■ **WHAT YOU ARE ASKED TO DO**
Searching the material below, find each line that includes the word "BitoEX", and copy it.
*** Block opens ***
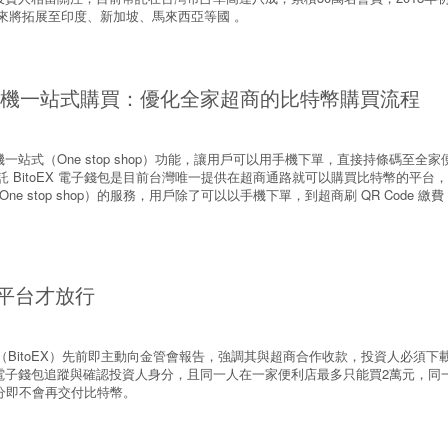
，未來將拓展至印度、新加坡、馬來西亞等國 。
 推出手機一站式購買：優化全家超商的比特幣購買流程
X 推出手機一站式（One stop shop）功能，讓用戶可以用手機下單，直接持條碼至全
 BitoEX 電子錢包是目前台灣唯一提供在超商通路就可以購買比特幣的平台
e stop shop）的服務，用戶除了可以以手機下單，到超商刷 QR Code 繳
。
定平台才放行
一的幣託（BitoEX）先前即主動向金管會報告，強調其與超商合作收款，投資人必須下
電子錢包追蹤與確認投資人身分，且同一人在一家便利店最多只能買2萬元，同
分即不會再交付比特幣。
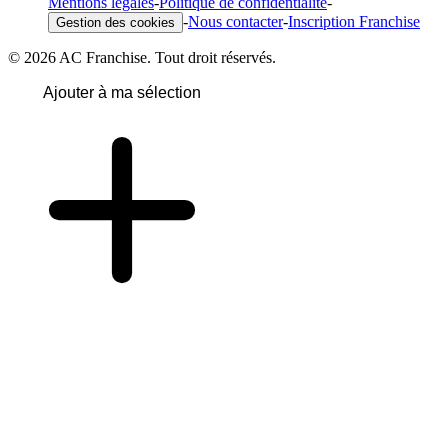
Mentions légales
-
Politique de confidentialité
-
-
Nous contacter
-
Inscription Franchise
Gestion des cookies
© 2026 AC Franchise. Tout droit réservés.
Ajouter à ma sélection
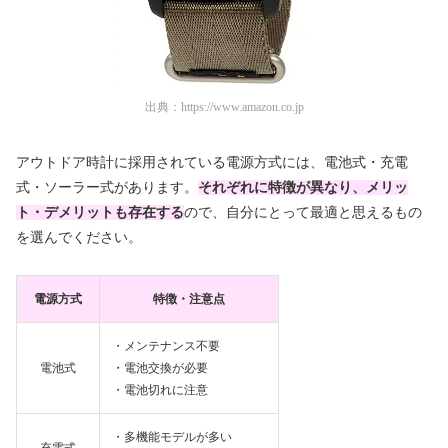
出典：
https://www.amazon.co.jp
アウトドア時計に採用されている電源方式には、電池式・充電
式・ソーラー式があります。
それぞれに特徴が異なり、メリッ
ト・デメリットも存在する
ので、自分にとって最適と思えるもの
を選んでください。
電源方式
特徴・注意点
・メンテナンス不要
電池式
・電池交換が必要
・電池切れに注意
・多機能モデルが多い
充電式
*** Block closes ***
*** Block opens ***
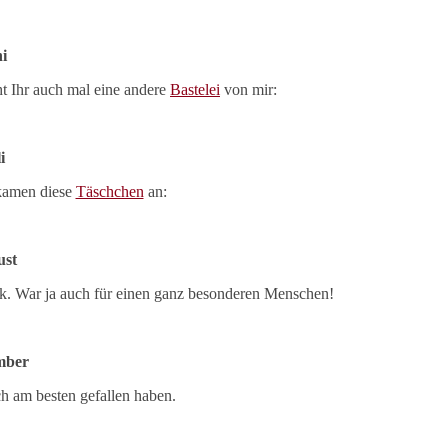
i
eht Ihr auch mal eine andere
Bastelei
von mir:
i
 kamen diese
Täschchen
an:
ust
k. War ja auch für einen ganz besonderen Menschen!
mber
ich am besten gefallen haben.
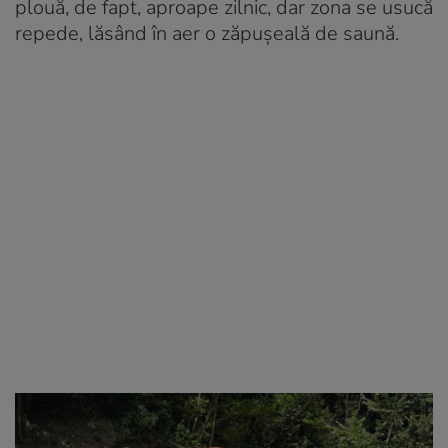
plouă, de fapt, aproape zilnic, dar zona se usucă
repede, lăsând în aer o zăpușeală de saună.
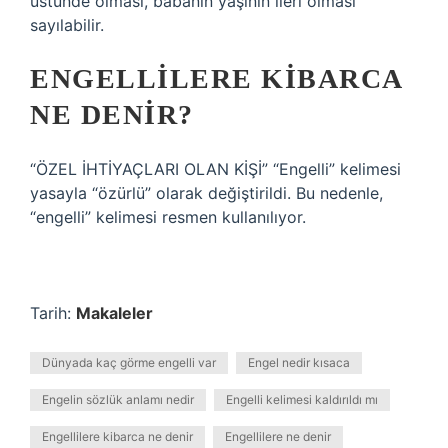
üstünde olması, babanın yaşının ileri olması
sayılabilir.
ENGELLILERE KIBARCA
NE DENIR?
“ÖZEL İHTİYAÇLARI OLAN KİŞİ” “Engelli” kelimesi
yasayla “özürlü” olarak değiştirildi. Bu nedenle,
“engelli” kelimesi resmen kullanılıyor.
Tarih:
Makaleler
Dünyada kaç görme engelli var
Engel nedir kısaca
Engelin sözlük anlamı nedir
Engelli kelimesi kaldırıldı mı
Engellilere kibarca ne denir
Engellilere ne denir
*** Block closes ***
*** Block opens ***
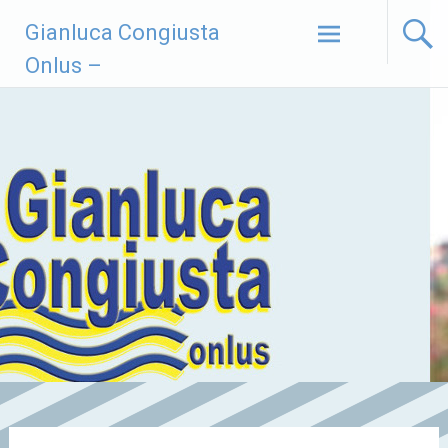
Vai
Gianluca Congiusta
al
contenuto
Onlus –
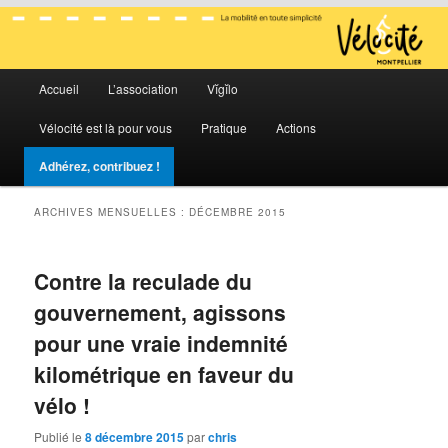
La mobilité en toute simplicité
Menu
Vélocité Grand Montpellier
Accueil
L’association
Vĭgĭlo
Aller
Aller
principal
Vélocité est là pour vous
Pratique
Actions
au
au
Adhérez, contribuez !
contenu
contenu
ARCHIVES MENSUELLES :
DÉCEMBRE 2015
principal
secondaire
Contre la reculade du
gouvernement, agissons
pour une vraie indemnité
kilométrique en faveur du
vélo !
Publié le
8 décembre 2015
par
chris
*** Block closes ***
■ **COMPLETED EXERCISE**
 BitoEX 電子錢包是目前台灣唯一提供在超商通路就可以購買比特幣的平台
一的幣託（BitoEX）先前即主動向金管會報告，強調其與超商合作收款，投資人必須下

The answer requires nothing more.